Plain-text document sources
▼

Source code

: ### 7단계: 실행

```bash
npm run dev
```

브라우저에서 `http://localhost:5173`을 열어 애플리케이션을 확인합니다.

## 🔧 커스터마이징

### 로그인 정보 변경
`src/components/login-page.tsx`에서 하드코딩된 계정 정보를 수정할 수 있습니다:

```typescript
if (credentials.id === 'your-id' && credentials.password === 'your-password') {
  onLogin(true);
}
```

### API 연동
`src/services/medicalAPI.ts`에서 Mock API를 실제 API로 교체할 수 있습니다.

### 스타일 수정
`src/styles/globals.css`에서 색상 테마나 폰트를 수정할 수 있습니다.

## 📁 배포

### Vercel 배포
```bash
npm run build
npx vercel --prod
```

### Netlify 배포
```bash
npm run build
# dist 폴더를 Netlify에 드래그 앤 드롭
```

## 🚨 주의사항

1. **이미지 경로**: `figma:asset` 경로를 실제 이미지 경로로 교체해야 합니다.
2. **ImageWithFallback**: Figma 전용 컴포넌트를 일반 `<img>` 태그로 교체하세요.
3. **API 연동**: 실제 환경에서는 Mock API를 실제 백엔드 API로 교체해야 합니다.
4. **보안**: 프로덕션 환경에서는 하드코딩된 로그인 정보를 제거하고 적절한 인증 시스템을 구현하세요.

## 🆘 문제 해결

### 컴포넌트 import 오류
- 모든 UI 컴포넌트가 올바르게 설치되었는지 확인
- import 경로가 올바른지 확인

▲

Copy out the entries above without altering a single character.

> [Solution]:
Source code

: ### 7단계: 실행

```bash
npm run dev
```

브라우저에서 `http://localhost:5173`을 열어 애플리케이션을 확인합니다.

## 🔧 커스터마이징

### 로그인 정보 변경
`src/components/login-page.tsx`에서 하드코딩된 계정 정보를 수정할 수 있습니다:

```typescript
if (credentials.id === 'your-id' && credentials.password === 'your-password') {
  onLogin(true);
}
```

### API 연동
`src/services/medicalAPI.ts`에서 Mock API를 실제 API로 교체할 수 있습니다.

### 스타일 수정
`src/styles/globals.css`에서 색상 테마나 폰트를 수정할 수 있습니다.

## 📁 배포

### Vercel 배포
```bash
npm run build
npx vercel --prod
```

### Netlify 배포
```bash
npm run build
# dist 폴더를 Netlify에 드래그 앤 드롭
```

## 🚨 주의사항

1. **이미지 경로**: `figma:asset` 경로를 실제 이미지 경로로 교체해야 합니다.
2. **ImageWithFallback**: Figma 전용 컴포넌트를 일반 `<img>` 태그로 교체하세요.
3. **API 연동**: 실제 환경에서는 Mock API를 실제 백엔드 API로 교체해야 합니다.
4. **보안**: 프로덕션 환경에서는 하드코딩된 로그인 정보를 제거하고 적절한 인증 시스템을 구현하세요.

## 🆘 문제 해결

### 컴포넌트 import 오류
- 모든 UI 컴포넌트가 올바르게 설치되었는지 확인
- import 경로가 올바른지 확인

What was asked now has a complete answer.